The 91st Installment
Data Analysis, Old and New
by Miyuki Nakano,
Professor, Master Program of Information Systems Architecture
More than six years have passed since the term "big data" became popular in the ICT field. In the meantime, the number of ICT companies quickly combining data analysis and services (Google, for example) has grown significantly. Perhaps never before has data from so many different parts of society received such attention from so many different people. At the same time, never before has so much miscellaneous data been provided by so many different people and devices.
When we look back throughout human history, the importance of data or records is not something new. History itself is made up of records people have left behind. While things that happened in prehistoric times are not certain because they were only preserved in murals from tens of thousands of years ago, the signs of record-keeping by mankind can also be seen there as well. Animals assumed to be important to society at that time are clearly depicted, and we can now draw the analogy from the murals that the surrounding environment was a grassland rather than an arid area, and that large herbivores were present. In addition, since the creation of writing, more and more records have been left behind as society developed. They include social norms such as the Code of Hammurabi, religious documents such as the Dead Sea Scrolls, which were created to spread them throughout society or to pass them on to the next generation, or records supporting social activities at the time (clay tablets marked with cuneiform characters containing records about taxation and court cases, presumably used by government officials).
In short, as a matter of habit, humans record and use data in our social activities, and the amount and content of data has changed with each innovative change in data recording technology. Before the written word, social activities were carried out and developed based on personal memory, and then based on written documents afterward. Even after the invention of writing, the invention of paper and the advent of the printing press increased the amount of data transmitted to people, and non-written records such as photographs, audio and video became possible around the 20th century. And now, in the 21st century, the amount of data generated has grown dramatically compared to the time before the advent of computer technology, especially thanks to the development of database and internet technology.
As one can see throughout history that records have been kept in various forms, why is it that the term "big data" is used so much more than ever to describe the importance of data analysis using computers? One reason is that, as we all realize, the amount of data that is now being generated far surpasses the amount of data that can be "seen" in real time. In 2014, 72 hours (!!) of video were uploaded to YouTube per minute. If you do the simple math, it would take more than a lifetime to watch all of the videos uploaded in a single month. When data from tireless IoT devices is also included, it is clear that analyses such as simply graphing them manually cannot keep up.

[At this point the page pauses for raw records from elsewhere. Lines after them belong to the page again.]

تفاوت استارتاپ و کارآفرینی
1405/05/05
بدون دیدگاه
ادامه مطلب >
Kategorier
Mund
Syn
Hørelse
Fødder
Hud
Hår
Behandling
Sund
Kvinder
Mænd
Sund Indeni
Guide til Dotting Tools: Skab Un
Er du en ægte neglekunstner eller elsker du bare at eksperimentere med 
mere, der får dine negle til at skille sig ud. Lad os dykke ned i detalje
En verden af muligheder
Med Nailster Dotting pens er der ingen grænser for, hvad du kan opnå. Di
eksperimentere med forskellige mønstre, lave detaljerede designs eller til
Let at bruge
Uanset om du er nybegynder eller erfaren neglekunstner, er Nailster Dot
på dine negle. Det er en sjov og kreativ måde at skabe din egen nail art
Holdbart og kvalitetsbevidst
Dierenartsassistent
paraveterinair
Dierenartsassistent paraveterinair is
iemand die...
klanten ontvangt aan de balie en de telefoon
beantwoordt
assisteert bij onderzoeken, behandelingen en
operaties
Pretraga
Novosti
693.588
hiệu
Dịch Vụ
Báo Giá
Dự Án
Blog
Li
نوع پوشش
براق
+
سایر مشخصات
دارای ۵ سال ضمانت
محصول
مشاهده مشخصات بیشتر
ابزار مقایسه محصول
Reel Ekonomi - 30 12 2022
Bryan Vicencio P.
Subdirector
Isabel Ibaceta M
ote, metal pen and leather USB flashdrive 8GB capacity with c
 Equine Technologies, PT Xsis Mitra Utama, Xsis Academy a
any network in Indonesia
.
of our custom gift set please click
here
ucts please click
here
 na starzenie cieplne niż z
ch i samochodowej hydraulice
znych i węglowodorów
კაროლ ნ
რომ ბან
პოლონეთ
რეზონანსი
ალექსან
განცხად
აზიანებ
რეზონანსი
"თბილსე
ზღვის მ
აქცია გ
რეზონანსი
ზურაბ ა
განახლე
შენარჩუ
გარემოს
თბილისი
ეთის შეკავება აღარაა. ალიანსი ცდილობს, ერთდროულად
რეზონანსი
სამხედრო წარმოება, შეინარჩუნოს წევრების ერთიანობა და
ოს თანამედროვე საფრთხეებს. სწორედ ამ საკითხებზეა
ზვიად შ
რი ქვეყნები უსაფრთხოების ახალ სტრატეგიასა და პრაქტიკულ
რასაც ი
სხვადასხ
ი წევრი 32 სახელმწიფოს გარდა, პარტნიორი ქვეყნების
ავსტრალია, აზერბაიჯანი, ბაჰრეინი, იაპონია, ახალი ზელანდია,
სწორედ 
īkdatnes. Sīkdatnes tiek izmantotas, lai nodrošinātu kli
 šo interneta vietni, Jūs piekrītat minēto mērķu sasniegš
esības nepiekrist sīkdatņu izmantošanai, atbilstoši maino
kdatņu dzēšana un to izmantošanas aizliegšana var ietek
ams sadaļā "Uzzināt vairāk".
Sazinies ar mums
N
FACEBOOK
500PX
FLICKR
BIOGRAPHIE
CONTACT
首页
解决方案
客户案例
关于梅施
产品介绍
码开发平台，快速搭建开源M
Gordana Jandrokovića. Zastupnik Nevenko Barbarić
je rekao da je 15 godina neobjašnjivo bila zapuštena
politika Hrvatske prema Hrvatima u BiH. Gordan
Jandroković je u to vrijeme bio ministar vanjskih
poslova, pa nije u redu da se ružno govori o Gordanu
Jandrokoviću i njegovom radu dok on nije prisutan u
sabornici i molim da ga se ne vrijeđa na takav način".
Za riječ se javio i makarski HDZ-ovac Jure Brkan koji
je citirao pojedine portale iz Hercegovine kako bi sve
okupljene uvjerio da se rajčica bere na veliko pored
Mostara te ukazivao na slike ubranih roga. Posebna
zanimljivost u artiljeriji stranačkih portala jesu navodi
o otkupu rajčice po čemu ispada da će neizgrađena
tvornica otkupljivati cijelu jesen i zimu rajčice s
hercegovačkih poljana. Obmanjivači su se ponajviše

In addition, there is a desire in modern society to be able to use the results of data analysis as quickly as possible. Before leaving home, many of us check the traffic and public transportation operations without a second thought, just like the weather forecast. News about typhoons is always followed by the mass media from the moment they first form. On the other hand, there are many people who get more detailed information through crowdsourcing and social media, and if there is any danger or accidents, they can send out this information themselves. Further losses can be prevented by quickly providing accurate information about inclement weather and major accidents.
The need for data analysis has also been boosted by the fact that results have become widely accepted as a part of services and are being offered in various forms, whether as social or business services. Users of services also use mobile phones and other mobile devices to such an extent that it would not be an exaggeration to say that everyone has one. During my commute, I almost never see anyone spreading out newspapers on the train in the morning anymore, but there are people standing around with cell phones in one hand.
Moreover, information has always been a driving force in society. The trade routes between ancient Rome and China were most likely not only for the movement of goods, but also the information in each location itself was a kind of commodity. Even in Japan, the missions to the Sui and Tang dynasties in China were carried out by the government just to obtain information. At that time, information was acquired in years, but now it is possible to communicate with the whole world in a few milliseconds. In order to obtain new information or produce useful information, modern society needs to make full use of various devices such as IoT devices and process the obtained data in a timely and appropriate manner.
So, what must be done for data analysis today? Computers and data analysis tools (various tools from statistical analysis to machine learning “artificial intelligence” have been developed) can handle huge amounts of data, but the ultimate purpose of data analysis always depends on us. Not so long ago, data collection itself was very difficult to conduct for specific purposes, so it was clear at the time of collection. However, in today's age of seemingly overflowing data, it is often the case that we are so focused on the data that we do not know what it is being collected for. Nevertheless, the minimum requirement for data analysis is to clarify "what is the purpose of analyzing this data" when faced with certain data. Data analysis cannot be performed without a purpose. If you do not know how it will be useful but you want to analyze data because it is there, yo1u should give priority to the analysis of other data that you think will be useful for “A” or to understand “B.” On the other hand, since data is subject to change, it is also desirable to view obtained results as the optimal solution (or localized solution to a snapshot) at a certain time and as a clue to new data analysis without being bound to fixed stereotypes.
We are currently in what should be called a "content distribution revolution" that allows various people to analyze data for various purposes from various places around the world. Everyone involved is very much looking forward to looking back and seeing how our contributions affect data analysis in the decade and decades to come.